§ **WHAT THE TASK REQUIRES**:
Repeat the lines of the items starting at the one that contains "right wrist: (111, 314, -28)" and ending at the last line of the items. Leave the pictures out of your answer.

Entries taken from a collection
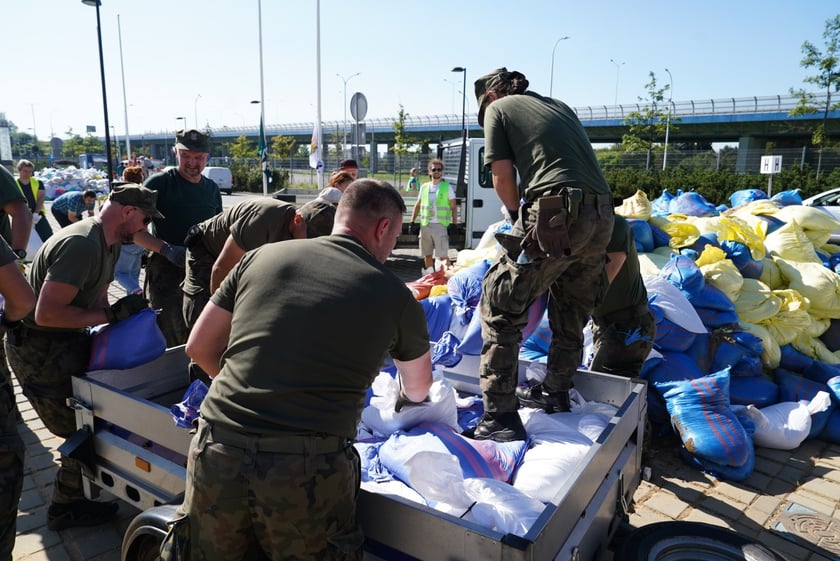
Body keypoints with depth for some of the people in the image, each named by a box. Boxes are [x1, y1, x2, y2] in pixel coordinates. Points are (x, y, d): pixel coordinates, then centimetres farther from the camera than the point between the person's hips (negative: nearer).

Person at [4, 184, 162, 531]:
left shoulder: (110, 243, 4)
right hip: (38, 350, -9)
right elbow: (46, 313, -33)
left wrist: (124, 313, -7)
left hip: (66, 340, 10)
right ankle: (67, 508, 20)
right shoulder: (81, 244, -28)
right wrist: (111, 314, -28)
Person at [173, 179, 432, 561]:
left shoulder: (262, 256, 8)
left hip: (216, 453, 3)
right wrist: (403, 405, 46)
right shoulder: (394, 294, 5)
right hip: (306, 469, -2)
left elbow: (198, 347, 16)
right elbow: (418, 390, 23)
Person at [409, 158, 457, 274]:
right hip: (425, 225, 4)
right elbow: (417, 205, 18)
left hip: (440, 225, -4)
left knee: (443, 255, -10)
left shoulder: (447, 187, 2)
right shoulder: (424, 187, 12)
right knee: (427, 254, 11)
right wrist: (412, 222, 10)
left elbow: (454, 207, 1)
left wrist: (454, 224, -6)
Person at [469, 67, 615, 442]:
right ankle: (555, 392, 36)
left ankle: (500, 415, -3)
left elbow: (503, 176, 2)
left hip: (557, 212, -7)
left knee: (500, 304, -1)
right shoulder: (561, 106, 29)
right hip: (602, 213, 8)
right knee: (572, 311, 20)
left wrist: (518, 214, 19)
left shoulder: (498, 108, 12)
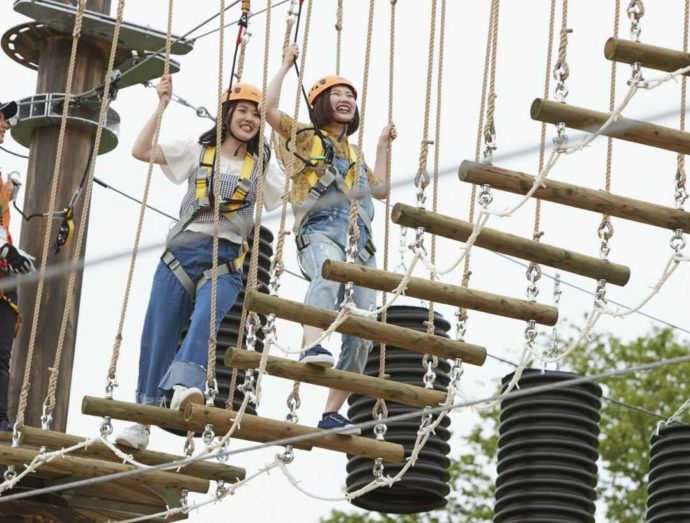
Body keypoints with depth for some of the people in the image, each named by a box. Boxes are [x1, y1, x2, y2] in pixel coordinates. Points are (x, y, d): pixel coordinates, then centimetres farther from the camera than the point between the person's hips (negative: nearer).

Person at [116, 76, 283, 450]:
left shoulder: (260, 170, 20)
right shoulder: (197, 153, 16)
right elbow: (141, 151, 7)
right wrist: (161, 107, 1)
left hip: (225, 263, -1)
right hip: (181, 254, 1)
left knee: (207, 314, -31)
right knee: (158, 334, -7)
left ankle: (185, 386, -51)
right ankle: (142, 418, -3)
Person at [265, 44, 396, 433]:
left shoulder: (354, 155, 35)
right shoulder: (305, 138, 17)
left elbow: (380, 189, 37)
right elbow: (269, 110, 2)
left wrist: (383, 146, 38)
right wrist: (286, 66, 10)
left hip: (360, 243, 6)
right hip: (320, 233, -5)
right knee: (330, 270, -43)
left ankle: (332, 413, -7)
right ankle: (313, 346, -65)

§ **SOLUTION TO THE EXERCISE**:
right wrist: (111, 314, -28)
Person at [173, 179, 432, 561]:
left shoulder: (262, 256, 8)
left hip: (216, 453, 3)
right wrist: (403, 405, 46)
right shoulder: (394, 294, 5)
right hip: (306, 469, -2)
left elbow: (198, 347, 16)
right elbow: (418, 390, 23)
Person at [409, 158, 457, 274]:
right hip: (425, 225, 4)
right elbow: (417, 205, 18)
left hip: (440, 225, -4)
left knee: (443, 255, -10)
left shoulder: (447, 187, 2)
right shoulder: (424, 187, 12)
right knee: (427, 254, 11)
right wrist: (412, 222, 10)
left elbow: (454, 207, 1)
left wrist: (454, 224, -6)
Person at [469, 67, 615, 442]:
right ankle: (555, 392, 36)
left ankle: (500, 415, -3)
left elbow: (503, 176, 2)
left hip: (557, 212, -7)
left knee: (500, 304, -1)
right shoulder: (561, 106, 29)
right hip: (602, 213, 8)
right knee: (572, 311, 20)
left wrist: (518, 214, 19)
left shoulder: (498, 108, 12)
Body keypoints with depth for some of the people in the image, each named by a box. Boxes are [x1, y1, x2, y2] in pixel coordinates. Points are (x, y, d): pixel coordinates, then centimetres farther from the camera than the point between the person's hips (negative: nearer).

Person at [116, 76, 283, 450]:
left shoulder: (260, 170, 20)
right shoulder: (197, 153, 16)
right elbow: (141, 151, 7)
right wrist: (161, 107, 1)
left hip: (225, 263, -1)
right hip: (181, 254, 1)
left knee: (207, 314, -31)
right knee: (158, 334, -7)
left ankle: (185, 386, -51)
right ankle: (142, 418, -3)
Person at [265, 44, 396, 433]:
left shoulder: (354, 155, 35)
right shoulder: (305, 138, 17)
left elbow: (380, 189, 37)
right elbow: (269, 110, 2)
left wrist: (383, 146, 38)
right wrist: (286, 66, 10)
left hip: (360, 243, 6)
right hip: (320, 233, -5)
right knee: (330, 270, -43)
left ankle: (332, 413, -7)
right ankle: (313, 346, -65)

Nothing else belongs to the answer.